▶ [Region boundary data]

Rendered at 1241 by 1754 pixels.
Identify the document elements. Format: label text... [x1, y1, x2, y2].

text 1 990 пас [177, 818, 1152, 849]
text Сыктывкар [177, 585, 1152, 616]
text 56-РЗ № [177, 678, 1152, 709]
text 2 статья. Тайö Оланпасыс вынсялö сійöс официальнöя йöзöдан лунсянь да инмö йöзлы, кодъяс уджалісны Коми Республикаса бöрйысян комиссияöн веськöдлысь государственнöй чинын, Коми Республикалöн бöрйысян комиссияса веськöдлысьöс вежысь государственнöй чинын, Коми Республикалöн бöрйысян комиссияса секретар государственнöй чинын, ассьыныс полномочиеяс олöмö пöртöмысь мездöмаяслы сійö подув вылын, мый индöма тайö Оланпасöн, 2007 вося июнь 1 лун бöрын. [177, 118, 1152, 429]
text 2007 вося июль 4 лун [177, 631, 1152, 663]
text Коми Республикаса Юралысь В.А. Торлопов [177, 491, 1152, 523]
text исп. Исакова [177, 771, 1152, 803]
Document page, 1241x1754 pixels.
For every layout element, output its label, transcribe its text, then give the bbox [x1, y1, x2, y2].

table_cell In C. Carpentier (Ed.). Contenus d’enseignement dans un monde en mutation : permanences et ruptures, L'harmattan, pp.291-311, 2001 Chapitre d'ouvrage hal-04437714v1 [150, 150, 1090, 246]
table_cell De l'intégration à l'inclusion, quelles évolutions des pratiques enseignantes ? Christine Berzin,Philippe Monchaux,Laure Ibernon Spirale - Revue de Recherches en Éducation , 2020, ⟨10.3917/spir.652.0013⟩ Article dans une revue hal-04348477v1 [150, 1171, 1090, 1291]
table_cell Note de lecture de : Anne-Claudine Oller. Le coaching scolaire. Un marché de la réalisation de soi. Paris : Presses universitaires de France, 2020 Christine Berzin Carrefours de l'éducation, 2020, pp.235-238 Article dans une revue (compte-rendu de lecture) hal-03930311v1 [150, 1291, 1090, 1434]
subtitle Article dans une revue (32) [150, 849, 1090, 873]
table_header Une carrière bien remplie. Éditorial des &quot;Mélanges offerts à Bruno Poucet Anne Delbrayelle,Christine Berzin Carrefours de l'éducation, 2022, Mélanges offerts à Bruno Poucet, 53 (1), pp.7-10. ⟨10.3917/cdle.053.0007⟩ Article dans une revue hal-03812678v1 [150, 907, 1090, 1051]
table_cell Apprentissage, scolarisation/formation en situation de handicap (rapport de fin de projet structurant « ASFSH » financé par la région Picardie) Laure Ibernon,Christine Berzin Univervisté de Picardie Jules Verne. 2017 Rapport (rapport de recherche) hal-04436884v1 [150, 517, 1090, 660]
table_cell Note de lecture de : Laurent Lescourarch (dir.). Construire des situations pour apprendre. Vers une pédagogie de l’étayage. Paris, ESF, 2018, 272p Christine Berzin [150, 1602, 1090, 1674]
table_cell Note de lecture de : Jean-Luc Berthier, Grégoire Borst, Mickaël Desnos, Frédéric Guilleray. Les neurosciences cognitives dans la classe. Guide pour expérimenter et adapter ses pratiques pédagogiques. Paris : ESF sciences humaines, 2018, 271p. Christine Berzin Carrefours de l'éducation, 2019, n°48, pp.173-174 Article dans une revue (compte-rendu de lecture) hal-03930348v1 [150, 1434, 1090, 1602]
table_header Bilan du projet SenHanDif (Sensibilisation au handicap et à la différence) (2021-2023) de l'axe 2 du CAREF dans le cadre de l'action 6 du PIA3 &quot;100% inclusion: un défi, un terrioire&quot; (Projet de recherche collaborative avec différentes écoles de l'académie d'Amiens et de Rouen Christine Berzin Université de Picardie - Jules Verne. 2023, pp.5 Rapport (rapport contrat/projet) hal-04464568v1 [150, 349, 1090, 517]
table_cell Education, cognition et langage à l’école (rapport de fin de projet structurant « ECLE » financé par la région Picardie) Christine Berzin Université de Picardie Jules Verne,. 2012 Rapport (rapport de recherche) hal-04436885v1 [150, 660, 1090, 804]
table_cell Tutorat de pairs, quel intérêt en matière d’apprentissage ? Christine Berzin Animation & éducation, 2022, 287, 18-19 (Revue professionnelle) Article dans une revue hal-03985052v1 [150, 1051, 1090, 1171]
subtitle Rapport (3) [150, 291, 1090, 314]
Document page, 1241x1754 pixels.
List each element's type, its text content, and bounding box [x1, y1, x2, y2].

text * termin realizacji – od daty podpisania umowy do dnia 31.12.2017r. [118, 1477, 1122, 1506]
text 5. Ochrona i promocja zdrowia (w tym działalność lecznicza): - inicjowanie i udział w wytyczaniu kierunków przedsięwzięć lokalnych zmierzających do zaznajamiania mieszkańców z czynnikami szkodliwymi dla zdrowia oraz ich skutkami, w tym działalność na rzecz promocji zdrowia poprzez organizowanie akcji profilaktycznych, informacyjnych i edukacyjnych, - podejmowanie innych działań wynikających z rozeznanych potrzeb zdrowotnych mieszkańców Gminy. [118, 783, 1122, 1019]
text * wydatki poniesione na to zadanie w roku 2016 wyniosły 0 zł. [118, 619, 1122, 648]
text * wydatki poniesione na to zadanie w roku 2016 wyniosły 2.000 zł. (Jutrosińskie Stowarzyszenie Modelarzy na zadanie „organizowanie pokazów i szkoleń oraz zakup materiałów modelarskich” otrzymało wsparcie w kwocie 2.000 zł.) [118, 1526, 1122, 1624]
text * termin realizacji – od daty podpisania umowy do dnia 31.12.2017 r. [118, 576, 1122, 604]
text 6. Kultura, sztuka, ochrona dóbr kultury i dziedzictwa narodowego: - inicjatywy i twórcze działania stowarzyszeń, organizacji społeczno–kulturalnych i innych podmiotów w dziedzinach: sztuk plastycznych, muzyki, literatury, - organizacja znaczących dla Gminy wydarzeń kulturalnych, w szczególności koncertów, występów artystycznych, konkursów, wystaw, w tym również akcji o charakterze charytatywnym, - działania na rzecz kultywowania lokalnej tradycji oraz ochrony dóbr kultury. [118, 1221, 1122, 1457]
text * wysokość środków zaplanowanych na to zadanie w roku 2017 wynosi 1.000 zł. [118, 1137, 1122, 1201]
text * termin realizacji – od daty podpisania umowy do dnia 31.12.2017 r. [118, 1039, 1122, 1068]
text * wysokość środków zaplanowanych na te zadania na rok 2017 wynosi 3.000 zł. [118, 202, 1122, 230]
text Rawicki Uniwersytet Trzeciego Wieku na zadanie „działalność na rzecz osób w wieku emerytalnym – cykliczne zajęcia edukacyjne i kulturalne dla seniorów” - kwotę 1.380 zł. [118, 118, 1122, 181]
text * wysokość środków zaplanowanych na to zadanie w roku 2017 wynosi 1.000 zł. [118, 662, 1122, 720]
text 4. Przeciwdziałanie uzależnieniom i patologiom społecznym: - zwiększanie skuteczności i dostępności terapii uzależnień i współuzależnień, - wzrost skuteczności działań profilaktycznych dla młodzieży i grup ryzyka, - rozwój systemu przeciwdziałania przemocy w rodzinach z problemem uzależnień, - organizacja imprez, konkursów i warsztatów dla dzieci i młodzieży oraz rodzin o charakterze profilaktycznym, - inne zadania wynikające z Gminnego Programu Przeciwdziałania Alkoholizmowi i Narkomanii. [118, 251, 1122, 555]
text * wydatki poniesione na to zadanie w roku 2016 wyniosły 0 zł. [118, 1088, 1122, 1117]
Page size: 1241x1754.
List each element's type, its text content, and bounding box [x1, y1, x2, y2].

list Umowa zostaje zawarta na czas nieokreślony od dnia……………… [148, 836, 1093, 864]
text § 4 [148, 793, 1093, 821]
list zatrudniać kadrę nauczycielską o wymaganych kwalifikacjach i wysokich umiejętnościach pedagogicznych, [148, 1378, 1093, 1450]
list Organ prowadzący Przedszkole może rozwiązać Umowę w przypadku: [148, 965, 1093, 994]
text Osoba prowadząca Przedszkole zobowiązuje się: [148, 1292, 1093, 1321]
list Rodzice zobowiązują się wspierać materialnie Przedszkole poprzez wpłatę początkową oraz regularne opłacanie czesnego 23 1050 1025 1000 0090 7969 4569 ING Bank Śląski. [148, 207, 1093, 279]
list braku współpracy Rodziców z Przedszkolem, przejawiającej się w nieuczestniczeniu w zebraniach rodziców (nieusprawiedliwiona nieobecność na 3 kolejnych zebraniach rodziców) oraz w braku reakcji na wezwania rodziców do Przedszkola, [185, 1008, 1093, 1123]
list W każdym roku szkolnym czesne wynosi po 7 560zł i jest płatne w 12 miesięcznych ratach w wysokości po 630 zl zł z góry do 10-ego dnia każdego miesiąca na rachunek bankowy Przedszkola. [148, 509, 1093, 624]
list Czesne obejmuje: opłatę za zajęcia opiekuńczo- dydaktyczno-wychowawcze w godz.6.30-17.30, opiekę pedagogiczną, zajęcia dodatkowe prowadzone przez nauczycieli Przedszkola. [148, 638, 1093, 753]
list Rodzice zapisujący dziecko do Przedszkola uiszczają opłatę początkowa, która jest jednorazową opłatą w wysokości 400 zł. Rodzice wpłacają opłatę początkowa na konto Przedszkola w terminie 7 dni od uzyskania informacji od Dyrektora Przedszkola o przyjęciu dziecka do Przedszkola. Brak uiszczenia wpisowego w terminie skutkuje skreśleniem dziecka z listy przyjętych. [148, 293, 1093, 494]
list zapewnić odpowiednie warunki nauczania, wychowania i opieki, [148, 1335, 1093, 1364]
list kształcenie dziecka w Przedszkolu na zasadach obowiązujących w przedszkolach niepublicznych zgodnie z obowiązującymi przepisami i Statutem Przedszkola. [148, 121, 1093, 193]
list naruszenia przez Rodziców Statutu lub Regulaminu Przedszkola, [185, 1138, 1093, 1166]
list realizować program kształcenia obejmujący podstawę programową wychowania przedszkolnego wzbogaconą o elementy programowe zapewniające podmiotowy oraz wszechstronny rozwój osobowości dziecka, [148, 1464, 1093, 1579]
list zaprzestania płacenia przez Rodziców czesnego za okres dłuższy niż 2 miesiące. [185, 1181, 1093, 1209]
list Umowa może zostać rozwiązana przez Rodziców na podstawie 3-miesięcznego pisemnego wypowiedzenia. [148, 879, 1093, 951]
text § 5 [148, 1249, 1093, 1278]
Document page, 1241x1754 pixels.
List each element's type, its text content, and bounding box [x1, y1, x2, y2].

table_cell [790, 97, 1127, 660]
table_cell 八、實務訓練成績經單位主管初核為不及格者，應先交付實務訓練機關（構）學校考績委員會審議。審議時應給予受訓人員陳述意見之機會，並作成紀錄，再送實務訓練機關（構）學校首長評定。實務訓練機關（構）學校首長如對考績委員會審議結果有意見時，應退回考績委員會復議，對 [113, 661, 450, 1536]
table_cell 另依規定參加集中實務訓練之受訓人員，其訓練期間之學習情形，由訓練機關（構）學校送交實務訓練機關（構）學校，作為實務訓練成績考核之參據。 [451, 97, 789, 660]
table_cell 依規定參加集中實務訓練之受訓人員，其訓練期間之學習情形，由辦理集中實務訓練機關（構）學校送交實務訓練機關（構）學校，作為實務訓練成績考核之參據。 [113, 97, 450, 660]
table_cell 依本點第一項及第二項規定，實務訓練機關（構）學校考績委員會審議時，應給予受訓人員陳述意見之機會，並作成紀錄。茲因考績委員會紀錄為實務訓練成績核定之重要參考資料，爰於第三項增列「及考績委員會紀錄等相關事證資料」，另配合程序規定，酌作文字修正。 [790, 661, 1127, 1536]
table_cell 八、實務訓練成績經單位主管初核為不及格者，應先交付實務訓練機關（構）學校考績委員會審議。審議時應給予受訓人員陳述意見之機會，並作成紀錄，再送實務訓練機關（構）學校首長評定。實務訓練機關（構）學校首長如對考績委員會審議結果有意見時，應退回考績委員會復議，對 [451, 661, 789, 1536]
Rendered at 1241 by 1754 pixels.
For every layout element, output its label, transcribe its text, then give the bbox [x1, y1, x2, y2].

▶ [WHAT IS ASKED] Extract every line of the rows above that contains the word "wynosi".

▶ [REPLY]
text * wysokość środków zaplanowanych na to zadanie w roku 2017 wynosi 1.000 zł. [118, 1137, 1122, 1201]
text * wysokość środków zaplanowanych na te zadania na rok 2017 wynosi 3.000 zł. [118, 202, 1122, 230]
text * wysokość środków zaplanowanych na to zadanie w roku 2017 wynosi 1.000 zł. [118, 662, 1122, 720]
list W każdym roku szkolnym czesne wynosi po 7 560zł i jest płatne w 12 miesięcznych ratach w wysokości po 630 zl zł z góry do 10-ego dnia każdego miesiąca na rachunek bankowy Przedszkola. [148, 509, 1093, 624]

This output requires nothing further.